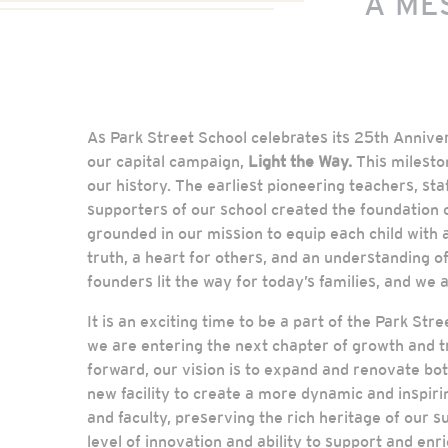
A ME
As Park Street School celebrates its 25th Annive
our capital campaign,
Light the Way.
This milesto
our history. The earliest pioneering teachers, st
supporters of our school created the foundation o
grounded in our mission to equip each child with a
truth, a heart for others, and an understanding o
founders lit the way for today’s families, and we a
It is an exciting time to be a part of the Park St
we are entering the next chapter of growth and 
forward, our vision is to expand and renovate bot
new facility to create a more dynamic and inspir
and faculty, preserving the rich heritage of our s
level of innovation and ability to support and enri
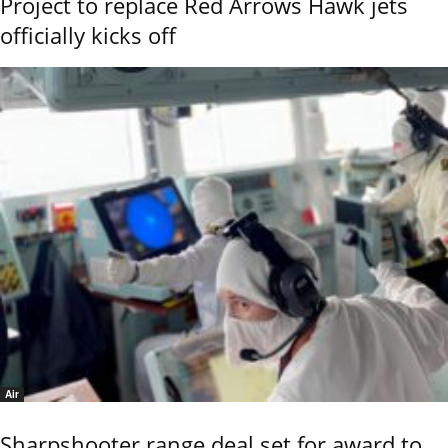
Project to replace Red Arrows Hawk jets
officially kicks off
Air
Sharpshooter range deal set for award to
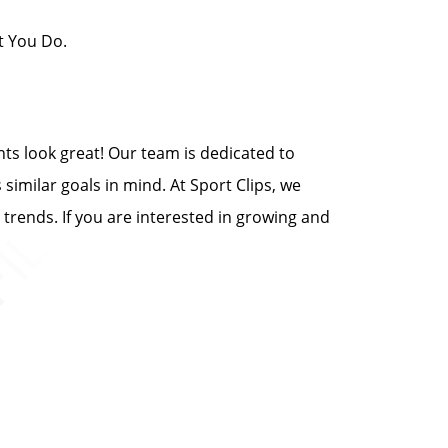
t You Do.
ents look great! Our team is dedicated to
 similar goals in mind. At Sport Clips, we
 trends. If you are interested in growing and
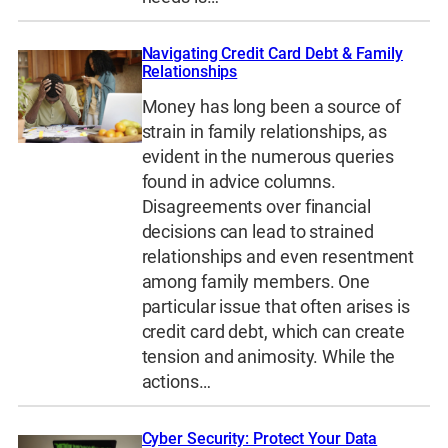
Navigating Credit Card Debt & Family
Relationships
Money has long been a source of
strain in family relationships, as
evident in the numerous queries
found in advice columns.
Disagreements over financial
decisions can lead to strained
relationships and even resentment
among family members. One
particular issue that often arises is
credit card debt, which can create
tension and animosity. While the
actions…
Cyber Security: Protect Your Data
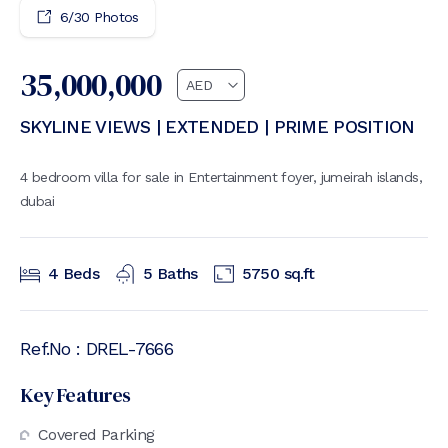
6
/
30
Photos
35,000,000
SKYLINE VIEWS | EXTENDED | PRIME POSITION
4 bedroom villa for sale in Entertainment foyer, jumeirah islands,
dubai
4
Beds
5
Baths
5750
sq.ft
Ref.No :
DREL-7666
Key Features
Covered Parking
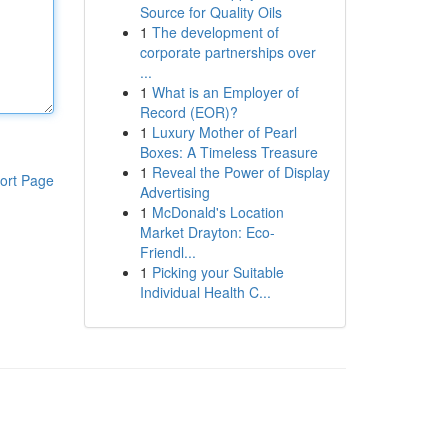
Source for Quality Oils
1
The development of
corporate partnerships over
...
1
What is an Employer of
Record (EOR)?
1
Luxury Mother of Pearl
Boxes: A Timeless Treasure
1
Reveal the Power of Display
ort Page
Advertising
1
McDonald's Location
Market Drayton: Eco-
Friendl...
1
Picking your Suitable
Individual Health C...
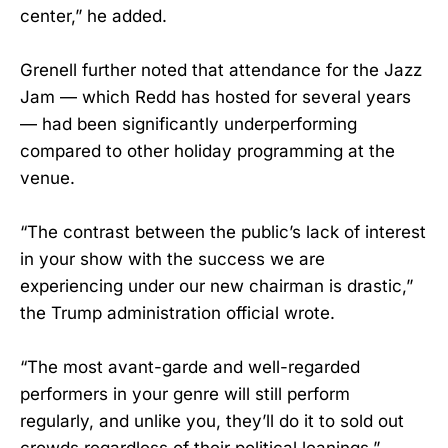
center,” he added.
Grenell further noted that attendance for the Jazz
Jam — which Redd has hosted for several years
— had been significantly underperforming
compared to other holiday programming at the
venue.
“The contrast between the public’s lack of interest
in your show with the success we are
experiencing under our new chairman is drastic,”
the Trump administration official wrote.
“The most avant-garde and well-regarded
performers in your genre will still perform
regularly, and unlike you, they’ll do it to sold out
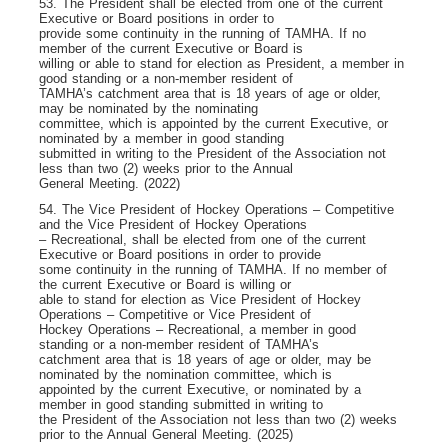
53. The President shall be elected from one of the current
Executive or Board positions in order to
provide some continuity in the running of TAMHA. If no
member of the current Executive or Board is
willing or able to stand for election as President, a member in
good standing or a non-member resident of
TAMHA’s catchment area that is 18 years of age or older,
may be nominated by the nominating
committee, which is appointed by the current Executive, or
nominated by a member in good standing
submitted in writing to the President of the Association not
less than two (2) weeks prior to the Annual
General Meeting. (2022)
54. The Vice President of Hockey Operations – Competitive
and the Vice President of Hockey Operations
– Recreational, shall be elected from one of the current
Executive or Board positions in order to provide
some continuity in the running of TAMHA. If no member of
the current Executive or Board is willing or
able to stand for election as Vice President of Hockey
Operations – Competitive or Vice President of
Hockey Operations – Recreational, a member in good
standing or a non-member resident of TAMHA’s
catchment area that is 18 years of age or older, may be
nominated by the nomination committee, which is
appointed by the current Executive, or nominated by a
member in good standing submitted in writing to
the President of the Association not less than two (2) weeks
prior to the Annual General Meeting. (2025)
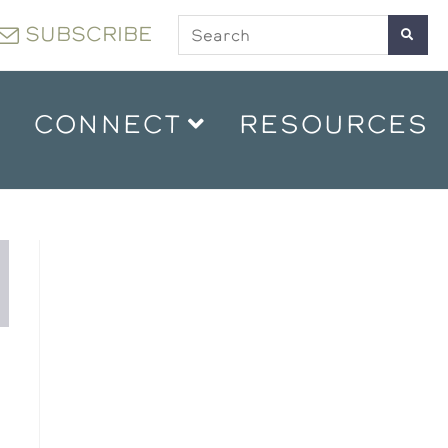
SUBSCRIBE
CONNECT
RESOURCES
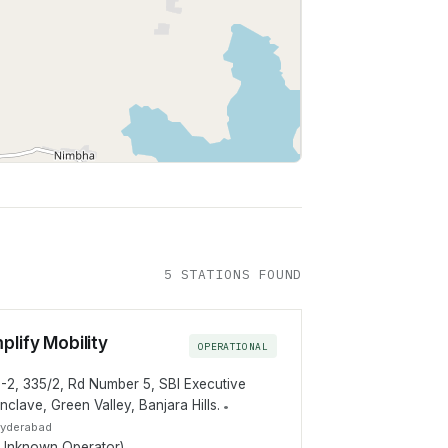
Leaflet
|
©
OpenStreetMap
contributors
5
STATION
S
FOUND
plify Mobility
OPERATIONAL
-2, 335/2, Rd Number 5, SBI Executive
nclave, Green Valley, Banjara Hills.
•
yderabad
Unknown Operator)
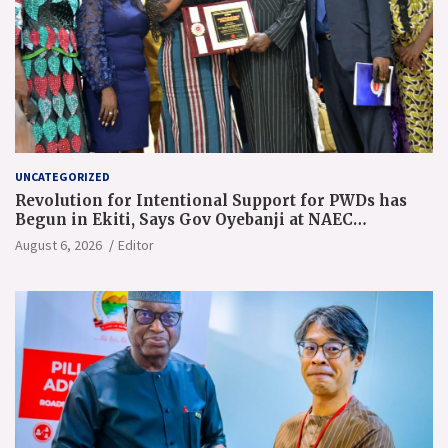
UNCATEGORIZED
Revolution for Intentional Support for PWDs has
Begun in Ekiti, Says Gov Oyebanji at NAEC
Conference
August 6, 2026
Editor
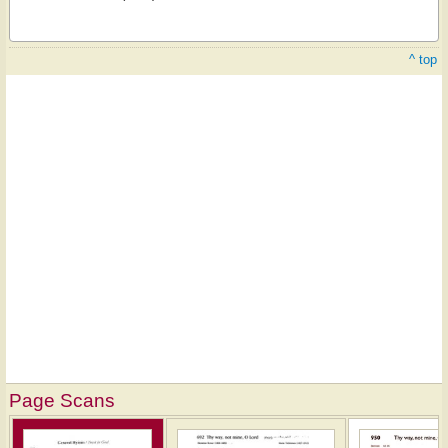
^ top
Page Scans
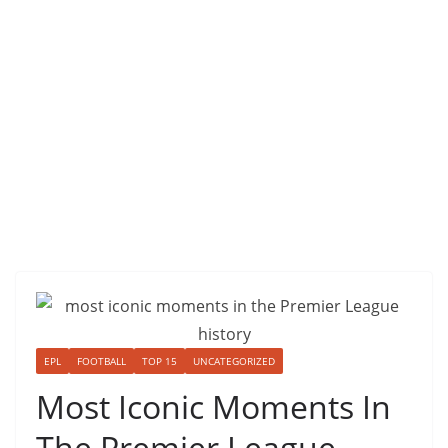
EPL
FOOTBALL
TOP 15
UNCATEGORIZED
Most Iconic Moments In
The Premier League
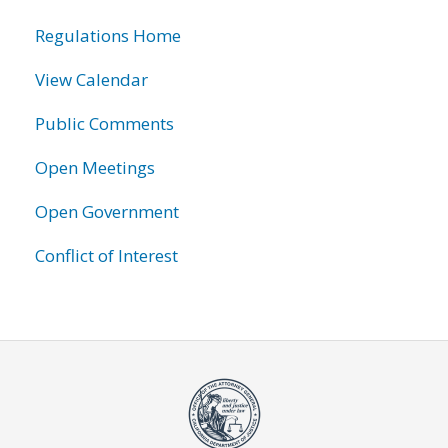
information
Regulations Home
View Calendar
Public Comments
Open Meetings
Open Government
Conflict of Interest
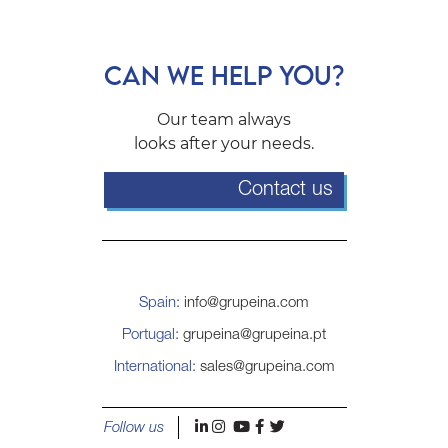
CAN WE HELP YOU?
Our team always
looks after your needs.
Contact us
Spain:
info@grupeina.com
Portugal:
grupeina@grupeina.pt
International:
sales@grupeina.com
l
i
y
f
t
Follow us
------------------------------------------------------------------------
In your copy of the records, include no pictures; repeat everything else exactly.

A ME
As Park Street School celebrates its 25th Annive
our capital campaign,
Light the Way.
This milesto
our history. The earliest pioneering teachers, st
supporters of our school created the foundation o
grounded in our mission to equip each child with a
truth, a heart for others, and an understanding o
founders lit the way for today’s families, and we a
It is an exciting time to be a part of the Park St
we are entering the next chapter of growth and 
forward, our vision is to expand and renovate bot
new facility to create a more dynamic and inspir
and faculty, preserving the rich heritage of our s
level of innovation and ability to support and enri
Project to replace Red Arrows Hawk jets
officially kicks off
Air
Sharpshooter range deal set for award to
t You Do.
ents look great! Our team is dedicated to
 similar goals in mind. At Sport Clips, we
 trends. If you are interested in growing and
Navigating Credit Card Debt & Family
Relationships
Money has long been a source of
strain in family relationships, as
evident in the numerous queries
found in advice columns.
Disagreements over financial
decisions can lead to strained
relationships and even resentment
among family members. One
particular issue that often arises is
credit card debt, which can create
tension and animosity. While the
actions…
Cyber Security: Protect Your Data
6
/
30
Photos
35,000,000
SKYLINE VIEWS | EXTENDED | PRIME POSITION
4 bedroom villa for sale in Entertainment foyer, jumeirah islands,
dubai
4
Beds
5
Baths
5750
sq.ft
Ref.No :
DREL-7666
Key Features
Covered Parking
Source for Quality Oils
1
The development of
corporate partnerships over
...
1
What is an Employer of
Record (EOR)?
1
Luxury Mother of Pearl
Boxes: A Timeless Treasure
1
Reveal the Power of Display
ort Page
Advertising
1
McDonald's Location
Market Drayton: Eco-
Friendl...
1
Picking your Suitable
Individual Health C...
center,” he added.
Grenell further noted that attendance for the Jazz
Jam — which Redd has hosted for several years
— had been significantly underperforming
compared to other holiday programming at the
venue.
“The contrast between the public’s lack of interest
in your show with the success we are
experiencing under our new chairman is drastic,”
the Trump administration official wrote.
“The most avant-garde and well-regarded
performers in your genre will still perform
regularly, and unlike you, they’ll do it to sold out
53. The President shall be elected from one of the current
Executive or Board positions in order to
provide some continuity in the running of TAMHA. If no
member of the current Executive or Board is
willing or able to stand for election as President, a member in
good standing or a non-member resident of
TAMHA’s catchment area that is 18 years of age or older,
may be nominated by the nominating
committee, which is appointed by the current Executive, or
nominated by a member in good standing
submitted in writing to the President of the Association not
less than two (2) weeks prior to the Annual
General Meeting. (2022)
54. The Vice President of Hockey Operations – Competitive
and the Vice President of Hockey Operations
– Recreational, shall be elected from one of the current
Executive or Board positions in order to provide
some continuity in the running of TAMHA. If no member of
the current Executive or Board is willing or
able to stand for election as Vice President of Hockey
Operations – Competitive or Vice President of
Hockey Operations – Recreational, a member in good
standing or a non-member resident of TAMHA’s
catchment area that is 18 years of age or older, may be
nominated by the nomination committee, which is
appointed by the current Executive, or nominated by a
member in good standing submitted in writing to
the President of the Association not less than two (2) weeks
prior to the Annual General Meeting. (2025)
SUBSCRIBE
CONNECT
RESOURCES
Leaflet
|
©
OpenStreetMap
contributors
5
STATION
S
FOUND
plify Mobility
OPERATIONAL
-2, 335/2, Rd Number 5, SBI Executive
nclave, Green Valley, Banjara Hills.
•
yderabad
Unknown Operator)
UNCATEGORIZED
Revolution for Intentional Support for PWDs has
Begun in Ekiti, Says Gov Oyebanji at NAEC
Conference
August 6, 2026
Editor
^ top
Page Scans
EPL
FOOTBALL
TOP 15
UNCATEGORIZED
Most Iconic Moments In
The Premier League
information
Regulations Home
View Calendar
Public Comments
Open Meetings
Open Government
Conflict of Interest
CAN WE HELP YOU?
Our team always
looks after your needs.
Contact us
Spain:
info@grupeina.com
Portugal:
grupeina@grupeina.pt
International:
sales@grupeina.com
l
i
y
f
t
Follow us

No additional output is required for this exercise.